More and more Web content is being stored in databases and generated dynamically. But storing Web content in databases should not obscure the fundamental nature of most Web content: It is primarily text. Because textual Web content is less structured than transactional or tabular data, the familiar products and techniques used to manage relational data may not be ideal, even if you can force-fit text into relational tables. We must expand and integrate our repertoire of tools and techniques as text becomes an increasingly large part of our data landscape. We should try to cross-fertilize RDBMSs with free-form search capabilities borrowed from text databases and the Web.
The way we search for data is one of the most glaring differences between relational and text or document databases, at least from an end user's perspective. Searching for data in a relational database is not a casual endeavor. Most end user query tools hide the gory details of SQL, but they still expect users to know the database name, the table name, the field to look in, and even the field type. (Metadata layers may gloss over some of these details, but only if an administrator takes the time to create the metadata.) Users may also need to specify a "begins with" or "contains" search in order to avoid missing reasonable matches. You can't just say "Find Charles" without directing the search interface where to look. Is "Charles" a first name, a last name, a company name, or even a street or city name? Yet a free-form or unguided search is quite natural in a text or document database, especially on the Web. You enter a word or phrase, hit the search button, and get a list of matching documents. The result set will even be ranked and sorted based on relevance. Yes, you can define fancy search criteria if you want to, but that's optional.
Why can't it be this easy to search for data buried in relational databases? Although text databases can have structure, searching a text database is far more content oriented. Relational databases impose too much structure on the search process. However, there are some examples that hint at textbase-like flexibility for searching relational databases, or at least tables. When a Microsoft FoxPro table is open in browse view, the Find command on the Edit menu lets you enter a string that FoxPro searches for in any field in any record. It even ignores field type distinctions by treating all displayed data as characters. Essentially, this interface treats a table like a document. The Find dialog in Microsoft Access lets you choose to search the current field or all fields, and you can limit matches to the whole field, any part of the field, or the start of the field. I assume other DBMS products have similar table-level free form search features.

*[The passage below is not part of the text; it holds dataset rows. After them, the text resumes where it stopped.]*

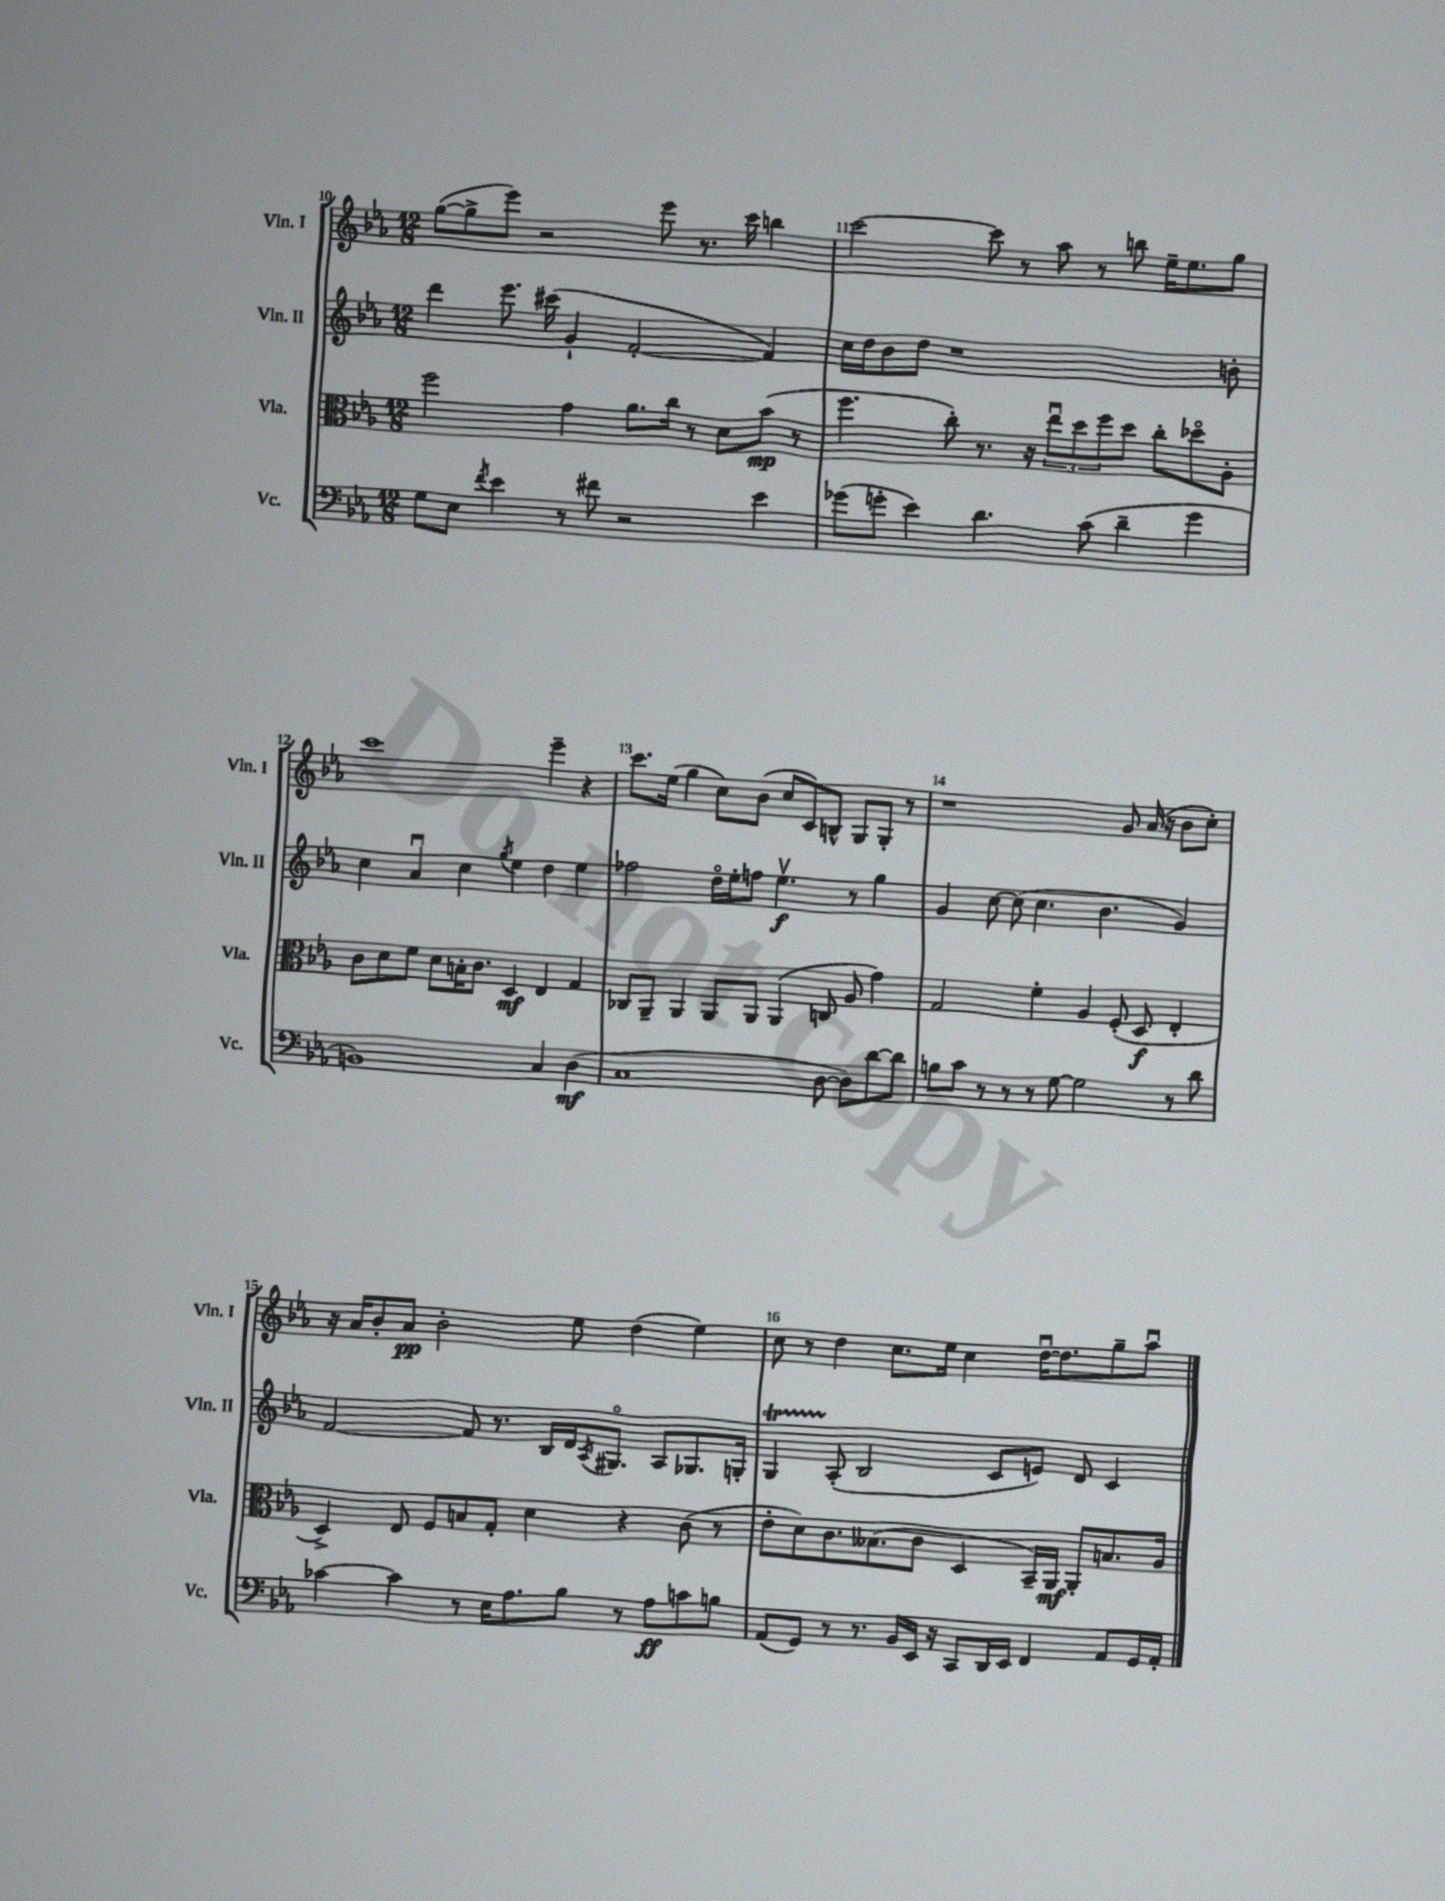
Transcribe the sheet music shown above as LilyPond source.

<<
\new StaffGroup <<
\new Staff = "s0" \with { instrumentName = "Vln. I" shortInstrumentName = "Vln. I" } {
    \clef treble \key ees \major \numericTimeSignature \time 12/8
    g''8~( g''8-> ees'''8) r2 ees'''8 r8. c'''16 b''4 |
    c'''2~ c'''8 r8 aes''8 r8 b''8 ees''16-- ees''8. g''8 |
    c'''1 ees'''4-- r4 |
    c'''8. ees''16( g''4 c''8) bes'8( c''8 c'8) b8-^ g8 g8-. r8 |
    r1 g'8 aes'16( r16 bes'8 c''8-.) |
    r16 aes'16 bes'8-. aes'8\pp bes'2-. ees''8 d''4( ees''4) |
    c''8 r8 d''4 c''8. ees''16 c''4 d''16~\downbow d''8. g''8-- aes''8\downbow \bar "|." |
}
\new Staff = "s1" \with { instrumentName = "Vln. II" shortInstrumentName = "Vln. II" } {
    \clef treble \key ees \major \numericTimeSignature \time 12/8
    d'''4 ees'''8. cis'''16( g'4-! f'2~-. f'4) |
    c''16 d''16 bes'8 d''8 r1 b'8-. |
    c''4 aes'4\downbow c''4 \acciaccatura { g''8 } ees''4 d''4 ees''4 |
    fes''2 d''16\flageolet ees''16-. f''8 ees''4.\upbow\f r8 g''4 |
    g'4 c''8~ c''8( c''4. bes'4. g'4) |
    f'2~ f'8 r8. bes16 d'16 \acciaccatura { aes8 } gis8.\flageolet aes8 ges8. g16-. |
    g4\startTrillSpan aes8-.\stopTrillSpan( bes2 c'8 e'8) d'8 c'4 \bar "|." |
}
\new Staff = "s2" \with { instrumentName = "Vla." shortInstrumentName = "Vla." } {
    \clef alto \key ees \major \numericTimeSignature \time 12/8
    f''2 g'4 aes'8. c''16 r8 d'8 bes'8\mp( r8 |
    f''4. c''8-.) r8. r16 \tuplet 3/2 { ees''8\downbow d''8 f''8 } d''8 c''8-. des''8\flageolet aes8-. |
    c'8 d'8 f'8 d'8 b16-. c'8. d4\mf ees4 g4 |
    ces8 aes,8-- aes,4 aes,8 aes,8 aes,4( c8 aes8 g'4) |
    g2 f'4-. aes4 f8-.( d8\f ees4-. |
    d4->) ees8 f8 b8 g8-. d'4 r4 c'8( r8 |
    ees'8-. d'8) c'8. beses8.( c'8 d4 bes,16--) aes,16\mf aes,8-. b8. aes16 \bar "|." |
}
\new Staff = "s3" \with { instrumentName = "Vc." shortInstrumentName = "Vc." } {
    \clef bass \key ees \major \numericTimeSignature \time 12/8
    g8 ees8 \acciaccatura { f'8 } ees'4 r8 fis'8 r2 ees'4 |
    ges'8( g'8-. ees'4) d'4. c'8( d'4-- g'4 |
    b,1) c4 d4\mf( |
    c1 d8~ d8) d'8~ d'8 |
    b8 c'8 r8 r8 r8 g8~ g2 r8 d'8 |
    ces'4~ ces'4 r8 ees16 aes8. bes8 r8 aes8\ff c'8 b8 |
    aes,8( g,8) r8 r8. bes,16 ees,16 r16 c,8 d,16 ees,16 f,4 aes,8 g,16 aes,16-. \bar "|." |
}
>>
>>
\layout { \context { \Score currentBarNumber = #10 \override BarNumber.break-visibility = ##(#f #t #t) barNumberVisibility = #all-bar-numbers-visible } }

Unfortunately, these examples don't go far enough. They stop at the level of a table, but to be really useful they must operate across the boundaries of tables within a database, databases on a server, and even individual database servers. After all, Web search services span tens of thousands of separate domain names, and some even provide a single search interface for Web sites, newsgroups, and other Internet formats. We take this ignorance of boundaries or structure for granted when we search for what we want.
As corporate Intranets blend access to various information formats, we must let end users seamlessly search across various flavors of relational databases, text and document databases, and even operating system files. Users don't care about technical distinctions that hinder their ability to find information they need.